··· DATA SHOWN ···
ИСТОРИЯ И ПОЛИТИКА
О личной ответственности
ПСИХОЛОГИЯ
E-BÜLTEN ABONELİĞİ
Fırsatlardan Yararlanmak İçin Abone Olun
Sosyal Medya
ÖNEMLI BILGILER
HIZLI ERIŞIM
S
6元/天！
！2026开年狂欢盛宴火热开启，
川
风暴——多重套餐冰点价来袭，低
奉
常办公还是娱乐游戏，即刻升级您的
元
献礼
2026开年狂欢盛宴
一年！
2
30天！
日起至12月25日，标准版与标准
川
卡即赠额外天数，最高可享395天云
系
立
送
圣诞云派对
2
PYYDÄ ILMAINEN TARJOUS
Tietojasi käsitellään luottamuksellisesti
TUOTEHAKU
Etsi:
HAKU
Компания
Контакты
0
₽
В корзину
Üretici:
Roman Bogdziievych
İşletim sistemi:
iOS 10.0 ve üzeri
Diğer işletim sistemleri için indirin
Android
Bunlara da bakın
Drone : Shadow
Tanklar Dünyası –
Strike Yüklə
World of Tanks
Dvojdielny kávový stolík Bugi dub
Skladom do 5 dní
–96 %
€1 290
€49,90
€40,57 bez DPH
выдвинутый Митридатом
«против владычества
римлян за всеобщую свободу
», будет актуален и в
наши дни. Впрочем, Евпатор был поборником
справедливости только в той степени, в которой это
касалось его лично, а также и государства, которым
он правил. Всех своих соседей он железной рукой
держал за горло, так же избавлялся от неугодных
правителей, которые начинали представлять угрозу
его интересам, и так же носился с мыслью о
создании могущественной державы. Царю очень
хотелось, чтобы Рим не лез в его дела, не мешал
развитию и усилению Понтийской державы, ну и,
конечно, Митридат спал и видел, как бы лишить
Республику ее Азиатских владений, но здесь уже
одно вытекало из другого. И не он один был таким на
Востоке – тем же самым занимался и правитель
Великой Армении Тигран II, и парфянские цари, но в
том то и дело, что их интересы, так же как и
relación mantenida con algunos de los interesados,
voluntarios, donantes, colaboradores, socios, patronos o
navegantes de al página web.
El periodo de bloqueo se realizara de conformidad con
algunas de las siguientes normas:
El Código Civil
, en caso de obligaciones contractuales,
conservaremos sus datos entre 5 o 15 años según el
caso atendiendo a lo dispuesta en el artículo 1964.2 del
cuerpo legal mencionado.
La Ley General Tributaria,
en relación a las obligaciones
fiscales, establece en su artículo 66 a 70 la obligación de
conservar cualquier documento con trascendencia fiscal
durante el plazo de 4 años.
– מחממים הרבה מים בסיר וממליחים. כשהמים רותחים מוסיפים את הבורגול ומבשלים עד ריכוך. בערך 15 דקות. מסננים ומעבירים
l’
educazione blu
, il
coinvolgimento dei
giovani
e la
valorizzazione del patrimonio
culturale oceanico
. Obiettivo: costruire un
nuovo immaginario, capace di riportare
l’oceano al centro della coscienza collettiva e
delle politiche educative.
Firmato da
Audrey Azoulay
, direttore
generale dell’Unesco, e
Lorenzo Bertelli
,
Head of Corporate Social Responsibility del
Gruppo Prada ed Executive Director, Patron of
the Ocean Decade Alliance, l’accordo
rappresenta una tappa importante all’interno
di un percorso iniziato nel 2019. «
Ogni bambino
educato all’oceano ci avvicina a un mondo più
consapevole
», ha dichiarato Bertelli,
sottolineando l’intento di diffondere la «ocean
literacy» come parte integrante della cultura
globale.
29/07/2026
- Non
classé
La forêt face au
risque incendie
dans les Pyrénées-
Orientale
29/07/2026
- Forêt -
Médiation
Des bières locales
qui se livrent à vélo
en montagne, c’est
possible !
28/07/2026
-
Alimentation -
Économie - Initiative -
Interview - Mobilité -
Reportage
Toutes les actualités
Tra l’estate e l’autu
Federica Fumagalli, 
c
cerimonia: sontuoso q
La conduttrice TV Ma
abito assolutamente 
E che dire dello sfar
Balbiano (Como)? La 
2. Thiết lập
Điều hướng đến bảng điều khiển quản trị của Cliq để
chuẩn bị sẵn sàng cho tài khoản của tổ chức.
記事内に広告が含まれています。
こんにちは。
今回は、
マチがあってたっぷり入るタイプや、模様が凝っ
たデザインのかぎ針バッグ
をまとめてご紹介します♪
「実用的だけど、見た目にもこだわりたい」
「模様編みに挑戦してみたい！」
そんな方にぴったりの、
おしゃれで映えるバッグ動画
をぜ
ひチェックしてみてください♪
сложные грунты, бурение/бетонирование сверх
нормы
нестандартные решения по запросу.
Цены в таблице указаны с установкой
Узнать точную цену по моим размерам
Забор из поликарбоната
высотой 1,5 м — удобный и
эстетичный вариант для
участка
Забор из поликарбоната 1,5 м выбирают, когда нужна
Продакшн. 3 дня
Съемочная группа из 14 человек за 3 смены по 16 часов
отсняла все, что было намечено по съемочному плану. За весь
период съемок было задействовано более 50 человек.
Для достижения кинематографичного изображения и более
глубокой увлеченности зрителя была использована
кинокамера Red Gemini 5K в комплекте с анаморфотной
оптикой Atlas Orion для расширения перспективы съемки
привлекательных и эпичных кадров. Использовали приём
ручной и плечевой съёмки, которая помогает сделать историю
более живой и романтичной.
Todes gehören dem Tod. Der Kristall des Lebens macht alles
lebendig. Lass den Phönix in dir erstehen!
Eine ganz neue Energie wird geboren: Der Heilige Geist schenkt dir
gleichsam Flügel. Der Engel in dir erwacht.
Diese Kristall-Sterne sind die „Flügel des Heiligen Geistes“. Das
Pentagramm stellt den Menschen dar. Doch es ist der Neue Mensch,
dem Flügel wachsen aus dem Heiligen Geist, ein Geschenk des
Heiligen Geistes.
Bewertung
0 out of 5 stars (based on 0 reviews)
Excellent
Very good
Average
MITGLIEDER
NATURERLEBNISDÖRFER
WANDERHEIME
···
* _WHAT THE EXERCISE ASKS_
Print every line of the records above verbatim, keeping each character, language, and line break as it appears.

* _RESULT OF THIS EXERCISE_
ИСТОРИЯ И ПОЛИТИКА
О личной ответственности
ПСИХОЛОГИЯ
E-BÜLTEN ABONELİĞİ
Fırsatlardan Yararlanmak İçin Abone Olun
Sosyal Medya
ÖNEMLI BILGILER
HIZLI ERIŞIM
S
6元/天！
！2026开年狂欢盛宴火热开启，
川
风暴——多重套餐冰点价来袭，低
奉
常办公还是娱乐游戏，即刻升级您的
元
献礼
2026开年狂欢盛宴
一年！
2
30天！
日起至12月25日，标准版与标准
川
卡即赠额外天数，最高可享395天云
系
立
送
圣诞云派对
2
PYYDÄ ILMAINEN TARJOUS
Tietojasi käsitellään luottamuksellisesti
TUOTEHAKU
Etsi:
HAKU
Компания
Контакты
0
₽
В корзину
Üretici:
Roman Bogdziievych
İşletim sistemi:
iOS 10.0 ve üzeri
Diğer işletim sistemleri için indirin
Android
Bunlara da bakın
Drone : Shadow
Tanklar Dünyası –
Strike Yüklə
World of Tanks
Dvojdielny kávový stolík Bugi dub
Skladom do 5 dní
–96 %
€1 290
€49,90
€40,57 bez DPH
выдвинутый Митридатом
«против владычества
римлян за всеобщую свободу
», будет актуален и в
наши дни. Впрочем, Евпатор был поборником
справедливости только в той степени, в которой это
касалось его лично, а также и государства, которым
он правил. Всех своих соседей он железной рукой
держал за горло, так же избавлялся от неугодных
правителей, которые начинали представлять угрозу
его интересам, и так же носился с мыслью о
создании могущественной державы. Царю очень
хотелось, чтобы Рим не лез в его дела, не мешал
развитию и усилению Понтийской державы, ну и,
конечно, Митридат спал и видел, как бы лишить
Республику ее Азиатских владений, но здесь уже
одно вытекало из другого. И не он один был таким на
Востоке – тем же самым занимался и правитель
Великой Армении Тигран II, и парфянские цари, но в
том то и дело, что их интересы, так же как и
relación mantenida con algunos de los interesados,
voluntarios, donantes, colaboradores, socios, patronos o
navegantes de al página web.
El periodo de bloqueo se realizara de conformidad con
algunas de las siguientes normas:
El Código Civil
, en caso de obligaciones contractuales,
conservaremos sus datos entre 5 o 15 años según el
caso atendiendo a lo dispuesta en el artículo 1964.2 del
cuerpo legal mencionado.
La Ley General Tributaria,
en relación a las obligaciones
fiscales, establece en su artículo 66 a 70 la obligación de
conservar cualquier documento con trascendencia fiscal
durante el plazo de 4 años.
– מחממים הרבה מים בסיר וממליחים. כשהמים רותחים מוסיפים את הבורגול ומבשלים עד ריכוך. בערך 15 דקות. מסננים ומעבירים
l’
educazione blu
, il
coinvolgimento dei
giovani
e la
valorizzazione del patrimonio
culturale oceanico
. Obiettivo: costruire un
nuovo immaginario, capace di riportare
l’oceano al centro della coscienza collettiva e
delle politiche educative.
Firmato da
Audrey Azoulay
, direttore
generale dell’Unesco, e
Lorenzo Bertelli
,
Head of Corporate Social Responsibility del
Gruppo Prada ed Executive Director, Patron of
the Ocean Decade Alliance, l’accordo
rappresenta una tappa importante all’interno
di un percorso iniziato nel 2019. «
Ogni bambino
educato all’oceano ci avvicina a un mondo più
consapevole
», ha dichiarato Bertelli,
sottolineando l’intento di diffondere la «ocean
literacy» come parte integrante della cultura
globale.
29/07/2026
- Non
classé
La forêt face au
risque incendie
dans les Pyrénées-
Orientale
29/07/2026
- Forêt -
Médiation
Des bières locales
qui se livrent à vélo
en montagne, c’est
possible !
28/07/2026
-
Alimentation -
Économie - Initiative -
Interview - Mobilité -
Reportage
Toutes les actualités
Tra l’estate e l’autu
Federica Fumagalli, 
c
cerimonia: sontuoso q
La conduttrice TV Ma
abito assolutamente 
E che dire dello sfar
Balbiano (Como)? La 
2. Thiết lập
Điều hướng đến bảng điều khiển quản trị của Cliq để
chuẩn bị sẵn sàng cho tài khoản của tổ chức.
記事内に広告が含まれています。
こんにちは。
今回は、
マチがあってたっぷり入るタイプや、模様が凝っ
たデザインのかぎ針バッグ
をまとめてご紹介します♪
「実用的だけど、見た目にもこだわりたい」
「模様編みに挑戦してみたい！」
そんな方にぴったりの、
おしゃれで映えるバッグ動画
をぜ
ひチェックしてみてください♪
сложные грунты, бурение/бетонирование сверх
нормы
нестандартные решения по запросу.
Цены в таблице указаны с установкой
Узнать точную цену по моим размерам
Забор из поликарбоната
высотой 1,5 м — удобный и
эстетичный вариант для
участка
Забор из поликарбоната 1,5 м выбирают, когда нужна
Продакшн. 3 дня
Съемочная группа из 14 человек за 3 смены по 16 часов
отсняла все, что было намечено по съемочному плану. За весь
период съемок было задействовано более 50 человек.
Для достижения кинематографичного изображения и более
глубокой увлеченности зрителя была использована
кинокамера Red Gemini 5K в комплекте с анаморфотной
оптикой Atlas Orion для расширения перспективы съемки
привлекательных и эпичных кадров. Использовали приём
ручной и плечевой съёмки, которая помогает сделать историю
более живой и романтичной.
Todes gehören dem Tod. Der Kristall des Lebens macht alles
lebendig. Lass den Phönix in dir erstehen!
Eine ganz neue Energie wird geboren: Der Heilige Geist schenkt dir
gleichsam Flügel. Der Engel in dir erwacht.
Diese Kristall-Sterne sind die „Flügel des Heiligen Geistes“. Das
Pentagramm stellt den Menschen dar. Doch es ist der Neue Mensch,
dem Flügel wachsen aus dem Heiligen Geist, ein Geschenk des
Heiligen Geistes.
Bewertung
0 out of 5 stars (based on 0 reviews)
Excellent
Very good
Average
MITGLIEDER
NATURERLEBNISDÖRFER
WANDERHEIME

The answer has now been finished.